Mr Patel’s packed a fair bit into his 31 years. He graduated with a Bachelor of Engineering (Honours) in civil engineering from The University of Auckland in 2005 and became a Chartered Professional Engineer in 2010. Now five years married with a two-year-old daughter, his first job was as a site engineer with Works Infrastructure, building two 10-storey apartment towers. He went from there to the consulting firm Buller George Turkington for four-and-a-half years, where he was picked out by Beca for his work on a project.
“For me, the satisfaction of what I do is that I can see a tangible product of my work – the design takes form on-site. I find that very satisfying even if most of my stuff is not visible.”
In his presentation for the Young Engineer Award, Mr Patel talked about his work on the Science Faculty building at The University of Auckland. He says there are some structural gems hidden inside the building – a 13-storey, 24,000-squaremetre tower of teaching rooms, offices and labs.

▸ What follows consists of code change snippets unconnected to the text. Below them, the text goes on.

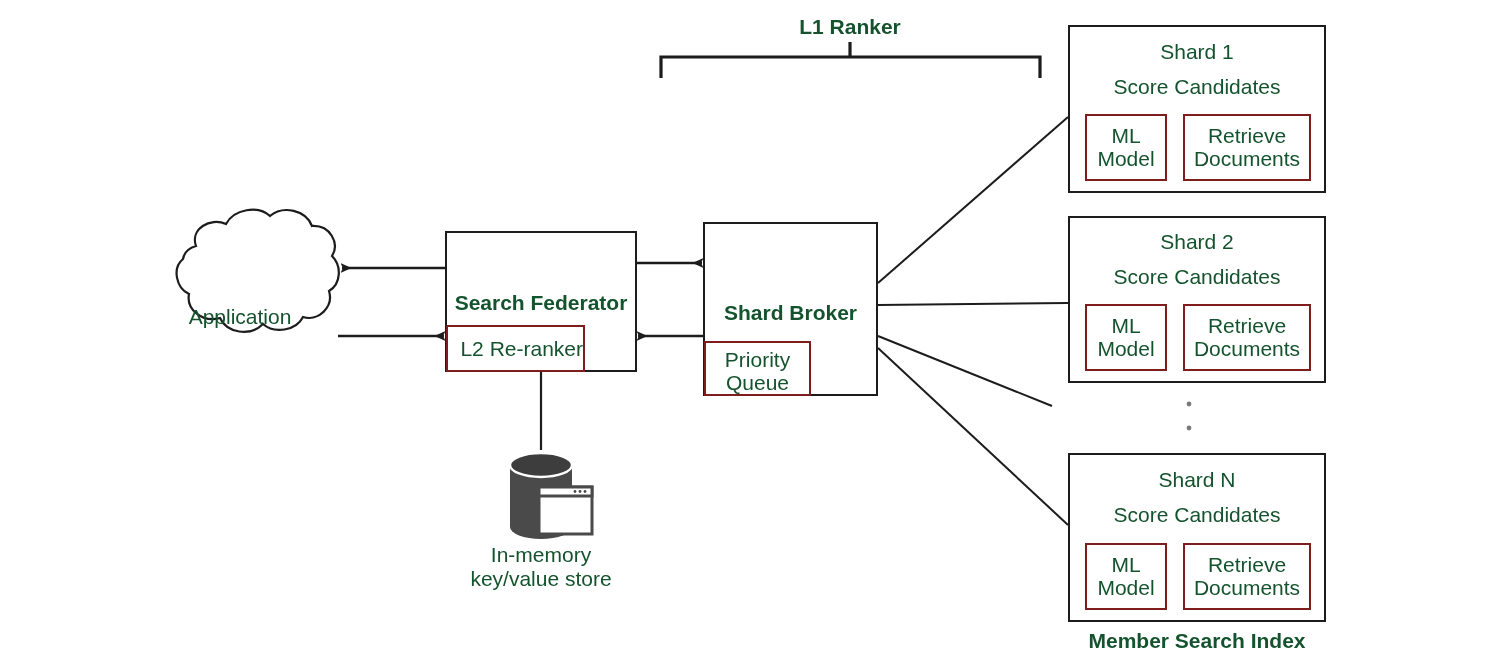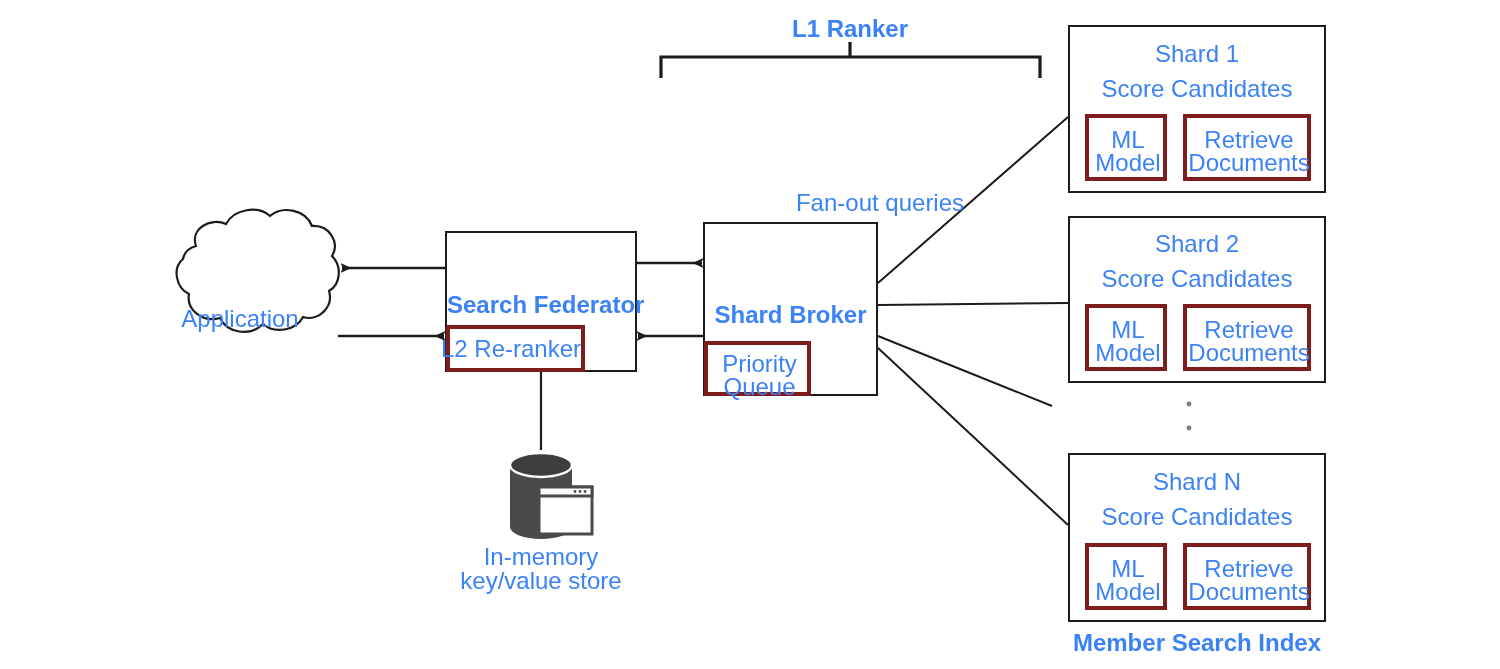--- a/index.html
+++ b/index.html
@@ -18,36 +18,36 @@
   .svg-layer {
     position: absolute;
     top: 0;
     left: 0;
     width: 1500px;
     height: 669px;
     pointer-events: none;
   }
   .lbl {
     position: absolute;
-    color: #3b82f6;
+    color: #14532d;
     text-align: center;
     white-space: nowrap;
     line-height: 1.22;
-    font-size: 24px;
+    font-size: 21px;
   }
   .lbl.bold { font-weight: bold; }
   .box {
     position: absolute;
     border: 2px solid #1c1c1c;
     background: #ffffff;
     box-sizing: border-box;
   }
   .box-inner {
     position: absolute;
-    border: 4px solid #7f1d1d;
+    border: 2px solid #7f1d1d;
     background: #ffffff;
     box-sizing: border-box;
     padding-left: 33px;
   }
   .ctr {
     display: flex;
     align-items: center;
     justify-content: flex-end;
     text-align: center;
   }
@@ -125,21 +125,20 @@
       <circle cx="575" cy="491.5" r="1.4" fill="#4a4a4a"></circle>
       <circle cx="580" cy="491.5" r="1.4" fill="#4a4a4a"></circle>
       <circle cx="585" cy="491.5" r="1.4" fill="#4a4a4a"></circle>
     </g>
   </svg>
 
   <div class="lbl bold" style="left:760px; top:14px; width:180px;">L1 Ranker</div>
 
   <div class="lbl" style="left:165px; top:280px; width:150px;margin-top:24px;">Application</div>
 
-  <div class="lbl" style="left:790px; top:188px; width:180px;">Fan-out queries</div>
 
   <div class="box" style="left:445px; top:231px; width:192px; height:141px;">
     <div class="lbl bold" style="left:0; top:57px; width:188px;">Search Federator</div>
   </div>
   <div class="box-inner ctr" style="left:446px; top:325px; width:139px; height:47px;">
     <span class="lbl" style="position:static;">L2 Re-ranker</span>
   </div>
 
   <div class="box" style="left:703px; top:222px; width:175px; height:174px;">
     <div class="lbl bold" style="left:0; top:76px; width:171px;">Shard Broker</div>

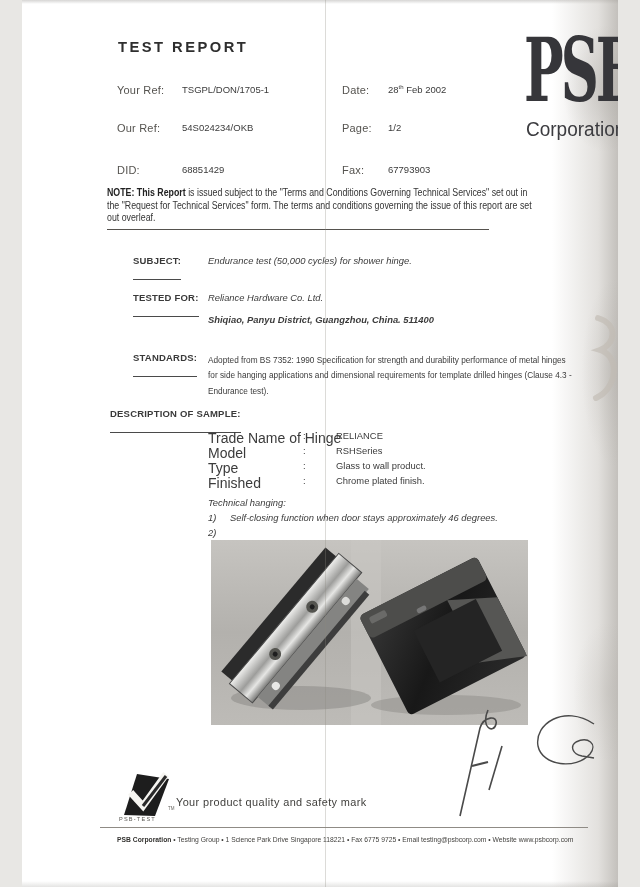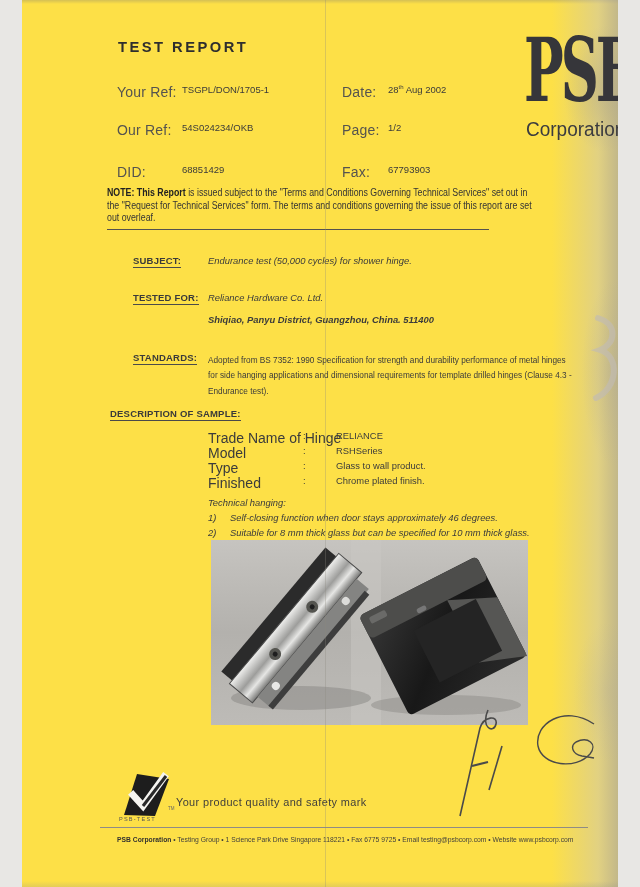--- a/index.html
+++ b/index.html
@@ -1,18 +1,18 @@
 <!DOCTYPE html>
 <html><head>
 <meta charset="utf-8">
 <style>
   html,body{margin:0;padding:0;background:#e8e7e4;}
   .page{
     position:relative;width:596px;height:887px;margin:0 auto;
-    background:#fde047;
+    background:#ffffff;
     font-family:"Liberation Sans",sans-serif;color:#3d3d3d;
     overflow:hidden;
   }
   .abs{position:absolute;}
   .nowrap{white-space:nowrap;}
   .cond{transform:scaleX(.88);transform-origin:left top;}
 
   
   .edge-top{left:0;top:0;width:640px;height:4px;
     background:linear-gradient(to bottom,rgba(120,118,114,.30),rgba(120,118,114,0));}
@@ -22,37 +22,37 @@
       radial-gradient(46px 130px at 95% 42%,rgba(165,161,155,.30),transparent 72%),
       radial-gradient(50px 100px at 85% 78%,rgba(170,166,160,.22),transparent 70%),
       linear-gradient(to right,rgba(200,196,190,0),rgba(198,194,188,.50) 70%,rgba(172,168,162,.72));}
   .edge-bottom{left:0;bottom:0;width:640px;height:6px;
     background:linear-gradient(to top,rgba(150,147,142,.25),rgba(150,147,142,0));}
   .fold-line{left:303px;top:0;width:1px;height:887px;background:rgba(140,135,126,.30);z-index:5;}
 
   
   .title{left:96px;top:38px;font-size:15.5px;font-weight:700;letter-spacing:2.6px;
     color:#2e2e2e;transform:scaleX(.95);transform-origin:left top;}
-  .ref-label{font-size:14px;color:#55534f;letter-spacing:.2px;}
+  .ref-label{font-size:11px;color:#55534f;letter-spacing:.2px;}
   .ref-value{font-size:9.5px;color:#3a3a3a;font-weight:500;}
   .sup{font-size:6px;vertical-align:4px;}
   .logo-psb{left:502px;top:22px;width:120px;text-align:left;
     font-family:"DejaVu Serif",serif;font-weight:700;font-size:88px;line-height:96px;
     letter-spacing:-5px;color:#36363a;transform:scaleX(.60);transform-origin:left top;}
   .logo-corp{left:504px;top:118px;font-size:20px;color:#3b3b3f;letter-spacing:0;
     transform:scaleX(.95);transform-origin:left top;}
 
   
   .note{left:85px;top:187px;font-size:10px;line-height:12.6px;color:#343434;}
   .note b{font-weight:700;color:#222;}
   .rule-note{left:85px;top:229px;width:382px;height:1px;background:#55524e;}
 
   
   .sec-label{font-size:9.5px;font-weight:700;color:#3a3a3a;letter-spacing:.2px;
-    border-bottom:1px solid #4a4a4a;padding-bottom:1px;}
+    border-bottom:1px solid #4a4a4a;padding-bottom:13px;}
   .body-txt{font-size:9.4px;color:#3b3b3b;font-style:italic;}
   .std-line{font-size:9.4px;line-height:15.4px;color:#3b3b3b;}
 
   
   .desc-key{font-size:14px;color:#3b3b3b;}
   .desc-col{font-size:9.4px;color:#3b3b3b;}
   .desc-val{font-size:9.4px;color:#3b3b3b;}
 
   
   .photo-frame{left:189px;top:540px;width:317px;height:185px;z-index:1;}
@@ -83,21 +83,21 @@
   <div class="abs fold-line"></div>
 
   <div class="abs title nowrap">TEST REPORT</div>
 
   <div class="abs logo-psb nowrap">PSB</div>
   <div class="abs logo-corp nowrap">Corporation</div>
 
   <div class="abs ref-label nowrap" style="left:95px;top:84px">Your Ref:</div>
   <div class="abs ref-value nowrap" style="left:160px;top:84px">TSGPL/DON/1705-1</div>
   <div class="abs ref-label nowrap" style="left:320px;top:84px">Date:</div>
-  <div class="abs ref-value nowrap" style="left:366px;top:84px"><span>28</span><span class="sup">th</span> <span>Aug 2002</span></div>
+  <div class="abs ref-value nowrap" style="left:366px;top:84px"><span>28</span><span class="sup">th</span> <span>Feb 2002</span></div>
 
   <div class="abs ref-label nowrap" style="left:95px;top:122px">Our Ref:</div>
   <div class="abs ref-value nowrap" style="left:160px;top:122px">54S024234/OKB</div>
   <div class="abs ref-label nowrap" style="left:320px;top:122px">Page:</div>
   <div class="abs ref-value nowrap" style="left:366px;top:122px">1/2</div>
 
   <div class="abs ref-label nowrap" style="left:95px;top:164px">DID:</div>
   <div class="abs ref-value nowrap" style="left:160px;top:164px">68851429</div>
   <div class="abs ref-label nowrap" style="left:320px;top:164px">Fax:</div>
   <div class="abs ref-value nowrap" style="left:366px;top:164px">67793903</div>
@@ -138,21 +138,20 @@
   <div class="abs desc-val nowrap" style="left:314px;top:460px">Glass to wall product.</div>
 
   <div class="abs desc-key nowrap" style="left:186px;top:475px">Finished</div>
   <div class="abs desc-col" style="left:281px;top:475px">:</div>
   <div class="abs desc-val nowrap" style="left:314px;top:475px">Chrome plated finish.</div>
 
   <div class="abs body-txt nowrap" style="left:186px;top:497px">Technical hanging:</div>
   <div class="abs body-txt nowrap" style="left:186px;top:512px">1)</div>
   <div class="abs body-txt nowrap" style="left:208px;top:512px">Self-closing function when door stays approximately 46 degrees.</div>
   <div class="abs body-txt nowrap" style="left:186px;top:527px">2)</div>
-  <div class="abs body-txt nowrap" style="left:208px;top:527px">Suitable for 8 mm thick glass but can be specified for 10 mm thick glass.</div>
 
   <div class="abs photo-frame">
     <svg width="317" height="185" viewBox="0 0 317 185">
       <defs>
         <linearGradient id="bg" x1="0" y1="0" x2="0" y2="1">
           <stop offset="0" stop-color="#c6c4c0"></stop>
             <stop offset="0.5" stop-color="#b3b1ad"></stop>
             <stop offset="1" stop-color="#bdbbb7"></stop>
         </linearGradient>
         <linearGradient id="chrome" x1="0" y1="0" x2="0" y2="1">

“The clever solutions are covered from public view. The smart beam profiles used in the services reticulation are hidden above a ceiling. The innovative pile caps are cast in concrete and covered in soil. The floor vibration isolation system is cast in concrete. “The buzz of structural engineering is finding solutions that are sympathetic to other disciplines and the client’s preferences. If the client says an open space is needed in a place where I was planning to put a load bearing column, then I am looking [for a way] to meet the client’s wishes and instead have a deeper beam.”
Mr Patel says he seeks an aesthetic quality for his solutions that go beyond the purely functional. “That aesthetic quality comes from within one’s imagination, and you have to have the confidence to put it up to the client. Structural engineers design for gravity loads and seismic soundness.
The aesthetic quality is partly about adornment and partly about getting the appreciation of non-engineers.”
Asked what the future holds, Mr Patel’s response highlights his passion for engineering: “My question is always – where is the next big project, because I want to be on it.
I enjoy that sort of environment, where the best bring out the best in each other.”